Josh Dietz: Creating Frankenstein, a New Car Out of Old

Josh Dietz: Creating Frankenstein, a New Car Out of Old

Josh Dietz and crew created their own crate late model out an old 2004 black front-end Rocket. Last weekend, they won with a car they call “Frankenstein” at Florence Speedway in Union, Kentucky.

The project has been two years in the making. It started with a car Dietz found for his crew member Cliff Byrd’s son. They bought the 2004 Rocket to scavenge parts.

“Me and my crew chief, Dylan Rivers, started cutting that old car all apart — front clip, rear clip, frame rails — all cut off, but we kept the roll cage,” Dietz, of Florence, Kentucky, said. “The old Rockets had great cages. We decided to start from there and build a car around it.”

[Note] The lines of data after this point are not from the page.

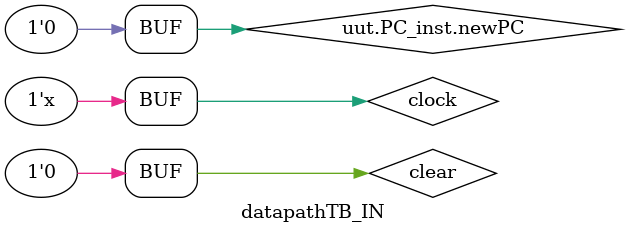
<source format=v>

`timescale 1ns/1ps

module datapathTB_IN;

    reg clock;
    reg clear;
    reg PCout, Zhighout, Zlowout, MDRout; 
    reg MARin, PCin, MDRin, IRin, Yin, Zin;
    reg IncPC, Read, Write;
    reg Gra, Grb, Grc, BAout;
    reg [4:0] opcode;
    reg HIin, LOin, ZHighIn, ZLowIn;
    reg [8:0] Address;    
    reg [31:0] Mdatain;     
	 reg Rout, Rin;
	 reg Cout, HIout, LOout, Yout, InPortout;
	 reg CONin;
	 reg [31:0] external_input;
	 reg OutPortin;

    // OUTPUTS FROM DataPath (wires)
    wire R0out, R1out, R2out, R3out, R4out, R5out, R6out, R7out;
    wire R8out, R9out, R10out, R11out, R12out, R13out, R14out, R15out;
	 wire CON_out;
	 wire [31:0] external_output;
	 
	 parameter Default = 4'b0000, T0 = 4'b0111, T1 = 4'b1000, T2 = 4'b1001, T3 = 4'b1010, T4 = 4'b1011, T5 = 4'b1100, T6 = 4'b1101, T7 = 4'b1110;
    
	 reg [3:0] Present_state = Default;
	 

    // Instantiate DataPath
    DataPath uut (
        .clock(clock),
        .clear(clear),
        .PCout(PCout), 
        .Zhighout(Zhighout), 
        .Zlowout(Zlowout), 
        .MDRout(MDRout),
        .MARin(MARin), 
        .Rin(Rin),
        .PCin(PCin), 
        .MDRin(MDRin), 
        .IRin(IRin), 
        .Yin(Yin),
        .IncPC(IncPC), 
        .Read(Read), 
        .Write(Write),
        .Gra(Gra), 
        .Grb(Grb), 
        .Grc(Grc),
        .opcode(opcode),
        .HIin(HIin), 
        .LOin(LOin), 
        .ZHighIn(ZHighIn), 
        .ZLowIn(ZLowIn), 
        .Address(Address),
        .Mdatain(Mdatain),
        .BAout(BAout),
        .R0out(R0out), 
        .R1out(R1out), 
        .R2out(R2out), 
        .R3out(R3out),
        .R4out(R4out), 
        .R5out(R5out), 
        .R6out(R6out), 
        .R7out(R7out),
        .R8out(R8out), 
        .R9out(R9out), 
        .R10out(R10out), 
        .R11out(R11out),
        .R12out(R12out), 
        .R13out(R13out), 
        .R14out(R14out), 
        .R15out(R15out),
        .HIout(HIout), 
        .LOout(LOout),
        .Yout(Yout), 
        .InPortout(InPortout), 
        .Cout(Cout),   // Fixed naming (was CSignOut)
        .Rout(Rout),    // Added Rout
		  .CONin(CONin),
		  .InPortData(external_input),  // Input data to InPort
		  .OutPortData(external_output), // Output data from OutPort
        .OutPortin(OutPortin)        // Control signal for writing output
    );
	 
	 initial begin
      clock = 0;
		clear = 0;
		uut.PC_inst.newPC = 32'h18;
   end
	 
	always 
		#10  clock <= ~clock;
		
	always @(posedge clock) begin
    case (Present_state)
        Default: Present_state <= T0;
        T0:      Present_state <= T1;
        T1:      Present_state <= T2;
        T2:      Present_state <= T3;
        T3:      Present_state  <= Default; // Reset or stop
		endcase
	end 
	
	always @(Present_state) begin
			case (Present_state)
				Default: begin
                PCout <= 0;         Zhighout <= 0;      Zlowout <= 0;      MDRout <= 0;
                MARin <= 0;         PCin <= 0;          MDRin <= 0;        IRin <= 0;          Yin <= 0;
                IncPC <= 0;         Read <= 0;          Write <= 0;
                Gra <= 0;           Grb <= 0;           Grc <= 0;          opcode <= 0;
                HIin <= 0;          LOin <= 0;          ZHighIn <= 0;      ZLowIn <= 0; 
                Address <= 9'h0;    Mdatain <= 32'h0;
                Cout <= 0; 			CONin <= 0;			  external_input = 32'h5;
            end
				
			T0: begin 
                    MARin <= 1;     IncPC <= 1; PCout <= 1; ZLowIn <= 1; 
 
            end

			T1: begin 
					     MARin <= 0;         IncPC <= 0;      PCout <= 0; ZLowIn <= 0;  
						  Zlowout <= 1;       PCin <= 1;       Read <= 1; MDRin <= 1;
            end

			T2: begin 
						  Zlowout <= 0;       PCin <= 0;       Read <= 0; MDRin <= 0;
                    MDRout <= 1;        IRin <= 1; 
            end

			  T3: begin 
			  			  MDRout <= 0;     	 IRin <= 0;
                    Gra <= 1;           Rin <= 1;       InPortout <= 1;						
            end
		endcase
	end

endmodule
</source>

(For more on the Josh Dietz and Dylan Rivers, read “Josh Dietz & Dylan Rivers: Engineers Gone Racing.”)

Dietz and Rivers put their minds together to figure out a design during winter months of 2022–2023.

“We took different aspects of different chassis we liked and blended them together for our own geometry,” said Dietz. “We wanted a rear clip like an XR-1 [from Rocket] and a front clip like a Swartz or Kryptonite chassis. We strived for perfect ground clearance with a lot of Rocket bolt-on parts.”

The two built the car with crate racing in mind.

“The others are focusing on super late models, building a stiffer chassis because the 900-horsepower engines will easily twist a car,” Dietz said. “A 604 late model has 400 horsepower, so we theorized that a car with more flex would do better with that amount of horsepower.”

That amount of flex helped Dietz and Rivers dial in the car.

“When you add flex to a chassis, it opens up the sweet spot in setup,” said Dietz. “With a bigger sweet spot, the car handles better all the time. Even as the track gets slicker and slower as the night progresses, it still works well.”

When Dietz decided to run the full American All-Star Series circuit, they put the project on hold. They eventually debuted it at the tour’s season finale at Natural Bridge Speedway in Virginia. Cliff Byrd’s son, Nicholas, drove it. He failed to make the show.

“We went back home and worked on it all winter to fix a number of small issues,” Dietz said. “Things like shock-mount positions and adjustments to keep the right tire from rubbing on the frame rail.”

Nicholas Byrd competed with Frankenstein three times this year, at Florence Speedway and Lake Cumberland Speedway in Kentucky, as well as Brownstown Speedway in Indiana. He finished ninth in his last time in it.

When Nicholas Byrd decided to race his modified at Indiana’s Lawrenceburg Speedway last Saturday, Josh Dietz took Frankenstein to Florence Speedway. With it, Josh Dietz set quick time, won a heat race and then the feature.

“Frankenstein kept getting better each time we took it out — there wasn’t much to adjust,” said Dietz. “We kept the Byrds informed as the night went on. They were excited to have us race Frankenstein.”